Ainsi, il est apparu que le nombre de publications sur le bien-être des chevaux augmente de façon exponentielle depuis les années 80, principalement sur le continent européen. Le rôle pionnier et moteur de l’Europe peut surprendre, vu la mise en avant régulière des études scientifiques anglo-saxonnes sur le sujet. Mais le constat est clair : l’Europe s’inscrit dans une dynamique scientifique de la protection et de la promotion du bien-être des chevaux, notamment des pays à la forte culture équestre comme l’Allemagne, la France, l’Italie ou le Royaume-Uni.
Parmi les sujets statistiquement les plus importants en lien avec le bien-être équin, on retrouve prioritairement le transport, les réponses comportementales du cheval au stress et la gestion de la douleur, ce qui souligne que les indicateurs négatifs de bien-être sont davantage étudiés. Neuf thématiques majoritaires sont ressorties, comme les indicateurs de stress, l’évaluation de la douleur et de l’état mental, l’équitation et la relation cavalier-cheval, la gestion de la reproduction, l’impact positif d’une bonne santé, les équidés de trait et de travail, les pratiques et les problèmes de transport.
De nombreux sujets importants, qui jouent pourtant un rôle fondamental dans le bien-être du cheval, n’ont pas été abordés ou très peu, ce qui indique un intérêt scientifique mineur à leur égard. Parmi les lacunes constatées : le bien-être des chevaux destinés à la production de viande. Bien qu’environ 800 000 chevaux soient abattus chaque année dans le monde pour la consommation humaine, la littérature sur ce sujet est très limitée, notamment concernant l’évaluation du bien-être à la ferme des chevaux de boucherie et lors du protocole d’abattage. Et pourtant, c’est un vrai sujet : qu’en est-il de l’abattage en l’absence de chaînes dédiées et donc adaptées à la morphologie de cette espèce ? Quel est l’état physiologique, comportemental et de stress des chevaux confinés pendant les périodes d’engraissement avant l’abattage ? De nombreuses questions se posent aussi quant à l’impact du transport sur les chevaux destinés à la consommation (type de transport, durée, conditions de transport, etc.). Une approche globale est indispensable, vu la cartographie des mouvements des équidés de boucherie dans le monde.
En fin de compte, si les recherches ont initialement été motivées par des considérations éthiques et une attente sociétale, puis par des intérêts économiques et politiques, il apparaît que la sensibilisation du public n’a fait que croître depuis quarante ans, au fil des publications scientifiques, poussant les législateurs à revoir (ou pas) la réglementation. Selon les auteurs de l’étude, la réglementation doit être plus précise et concerner exclusivement les équidés, qui manifestent des besoins différents des autres animaux domestiques, notamment en raison de leurs multiples utilisations. Ainsi, de nouvelles lois devraient être élaborées spécifiquement pour cette espèce. Le cheval est considéré comme l’une des espèces les plus polyvalentes, à la fois animal de sport, de compagnie, de travail et de rente.
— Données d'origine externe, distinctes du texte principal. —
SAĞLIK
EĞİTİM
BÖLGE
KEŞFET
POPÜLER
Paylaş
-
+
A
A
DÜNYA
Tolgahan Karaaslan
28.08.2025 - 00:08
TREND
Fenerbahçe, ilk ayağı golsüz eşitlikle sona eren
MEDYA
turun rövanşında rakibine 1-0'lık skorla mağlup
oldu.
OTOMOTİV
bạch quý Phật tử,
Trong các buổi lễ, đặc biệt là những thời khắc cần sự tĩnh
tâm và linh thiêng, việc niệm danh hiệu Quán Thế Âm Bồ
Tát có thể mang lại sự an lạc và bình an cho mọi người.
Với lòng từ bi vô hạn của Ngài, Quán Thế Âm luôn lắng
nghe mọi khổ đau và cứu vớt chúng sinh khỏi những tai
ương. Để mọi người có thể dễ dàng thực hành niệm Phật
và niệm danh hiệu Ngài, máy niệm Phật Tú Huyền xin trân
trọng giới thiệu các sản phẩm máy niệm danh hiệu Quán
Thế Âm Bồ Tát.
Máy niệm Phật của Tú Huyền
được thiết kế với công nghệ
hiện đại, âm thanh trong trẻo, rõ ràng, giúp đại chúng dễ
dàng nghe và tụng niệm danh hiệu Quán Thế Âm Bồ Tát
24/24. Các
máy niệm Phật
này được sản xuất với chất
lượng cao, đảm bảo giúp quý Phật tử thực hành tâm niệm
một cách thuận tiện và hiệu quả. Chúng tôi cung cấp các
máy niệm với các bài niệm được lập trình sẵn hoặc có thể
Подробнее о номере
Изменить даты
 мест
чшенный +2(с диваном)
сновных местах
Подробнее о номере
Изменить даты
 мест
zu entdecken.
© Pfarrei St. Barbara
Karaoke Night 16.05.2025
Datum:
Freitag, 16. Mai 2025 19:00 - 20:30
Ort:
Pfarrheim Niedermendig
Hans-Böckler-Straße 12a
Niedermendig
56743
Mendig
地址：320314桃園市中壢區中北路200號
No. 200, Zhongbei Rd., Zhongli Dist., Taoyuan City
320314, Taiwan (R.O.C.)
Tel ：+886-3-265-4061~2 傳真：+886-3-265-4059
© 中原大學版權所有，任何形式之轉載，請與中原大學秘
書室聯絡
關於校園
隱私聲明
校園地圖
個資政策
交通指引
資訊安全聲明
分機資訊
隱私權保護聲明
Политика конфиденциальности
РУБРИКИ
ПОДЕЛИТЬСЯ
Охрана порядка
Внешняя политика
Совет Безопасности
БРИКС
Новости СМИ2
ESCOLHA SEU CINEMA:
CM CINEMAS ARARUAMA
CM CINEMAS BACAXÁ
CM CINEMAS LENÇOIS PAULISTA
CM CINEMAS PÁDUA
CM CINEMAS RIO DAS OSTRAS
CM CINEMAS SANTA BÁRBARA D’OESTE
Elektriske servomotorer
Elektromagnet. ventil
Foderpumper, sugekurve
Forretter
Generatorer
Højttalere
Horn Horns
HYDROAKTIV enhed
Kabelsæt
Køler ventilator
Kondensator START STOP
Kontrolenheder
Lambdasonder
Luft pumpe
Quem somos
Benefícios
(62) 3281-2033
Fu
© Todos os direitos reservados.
C’est en raison de ces multiples usages que les lois sur la protection du bien-être des chevaux sont moins développées que pour d’autres espèces, avec seulement des lignes directrices dans certains pays. De plus, certaines lois sont limitées et non exhaustives car elles associent souvent les chevaux à d’autres animaux d’élevage, sans tenir compte de leurs différents besoins liés à leurs différents statuts. Enfin, cette revue de la littérature sur le bien-être du cheval suggère que certains thèmes importants méritent d’être davantage explorés, car ils nécessitent davantage de preuves scientifiques, exigées par la société pour définir des paramètres objectifs et quantifiables permettant de mesurer le bien-être animal et d’apporter des solutions aux principaux problèmes rencontrés.